Получив отпуск, Павел приехал в Стуфченцы. Чем ближе к хате, тем учащенней стучало сердце: «Жива ли ненька?»
— Мамо!
— Пашуня! — выкрикнула мать и замерла и от неожиданности, увидев сына, оцепенела: да разве такого она провожала? Тот был румянощекий, черноволосый, с еще детской сияющей улыбкой.
Сейчас перед ней стоял подполковник с темными, много повидавшими на своем веку глазами и к бедру прижимал слегка изогнутую левую руку в черной кожаной перчатке (а на дворе майская теплынь!), щеки — бледные, впалые, будто после болезни. Танковая тужурка с золотыми погонами, а на погонах — по две больших звезды — сидела на нем ладно. Ордена и медали тихо позванивали. Награды сына ласкали материнский глаз, но смущали сердце: неужели это у нее, Степаниды Пантелеймоновны Гудзь, бедной вдовы-подолянки, такой сокол вырос! «Люди добрые! Поглядите!»
— Пашуня? Хиба цэ ты?
— Я, мамо.
Он обнял ее правой рукой, а левая, в черной перчатке, как напряглась, прижатая к бедру, так и не пошевелилась…

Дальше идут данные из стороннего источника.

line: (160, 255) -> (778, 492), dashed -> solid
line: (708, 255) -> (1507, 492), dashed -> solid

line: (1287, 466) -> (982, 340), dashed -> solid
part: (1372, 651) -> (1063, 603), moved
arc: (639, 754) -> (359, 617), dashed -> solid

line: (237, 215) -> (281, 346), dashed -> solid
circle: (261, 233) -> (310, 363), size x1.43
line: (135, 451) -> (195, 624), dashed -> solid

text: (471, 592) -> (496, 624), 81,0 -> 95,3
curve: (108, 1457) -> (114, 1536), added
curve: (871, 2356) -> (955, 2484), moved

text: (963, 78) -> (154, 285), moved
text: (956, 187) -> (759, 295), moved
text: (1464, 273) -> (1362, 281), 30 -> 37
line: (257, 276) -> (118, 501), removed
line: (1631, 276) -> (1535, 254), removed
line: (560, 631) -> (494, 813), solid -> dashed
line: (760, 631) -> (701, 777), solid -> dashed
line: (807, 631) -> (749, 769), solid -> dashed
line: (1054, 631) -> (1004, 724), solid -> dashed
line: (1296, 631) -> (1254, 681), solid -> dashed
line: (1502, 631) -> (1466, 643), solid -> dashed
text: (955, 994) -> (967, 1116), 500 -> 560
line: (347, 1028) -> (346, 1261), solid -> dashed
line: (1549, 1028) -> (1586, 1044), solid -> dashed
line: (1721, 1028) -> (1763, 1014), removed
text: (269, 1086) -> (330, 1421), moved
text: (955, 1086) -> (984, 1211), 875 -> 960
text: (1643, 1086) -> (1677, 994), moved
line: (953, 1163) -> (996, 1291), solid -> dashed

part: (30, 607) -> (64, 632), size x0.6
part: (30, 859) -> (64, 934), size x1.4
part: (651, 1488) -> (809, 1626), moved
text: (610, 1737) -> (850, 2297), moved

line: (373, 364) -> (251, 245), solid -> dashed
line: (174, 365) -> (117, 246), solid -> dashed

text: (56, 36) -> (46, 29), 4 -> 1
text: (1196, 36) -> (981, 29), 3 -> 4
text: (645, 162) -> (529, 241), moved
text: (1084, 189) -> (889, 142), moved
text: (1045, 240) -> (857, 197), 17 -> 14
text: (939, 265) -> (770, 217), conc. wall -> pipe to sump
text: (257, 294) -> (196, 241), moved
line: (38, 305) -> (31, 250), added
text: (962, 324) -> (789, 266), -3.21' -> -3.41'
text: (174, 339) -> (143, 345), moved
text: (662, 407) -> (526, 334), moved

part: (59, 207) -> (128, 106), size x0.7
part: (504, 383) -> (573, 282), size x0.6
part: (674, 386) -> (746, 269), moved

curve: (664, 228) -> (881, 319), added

В Стуфченцах царствовала весна! Горячее полуденное солнце заливало садки, хаты, огороды, речку, выгон, где когда-то паслись телята. Сады уже отцветали. В зелень стыдливо прятались облупленные хаты, но забурьяненные огороды уже кое-где чернели свежевскопанными грядками, и по грядкам расхаживали грачи.
Повезло Стуфченцам — боевые действия войск прошли стороною, а вот война заглянула в каждую хату и почти в каждой оставила вдовье и сиротское горе.
Хата Гудзихи за три года войны впервые наполнилась весельем. В хату, как поутру солнце, вернулось счастье. Надолго ли?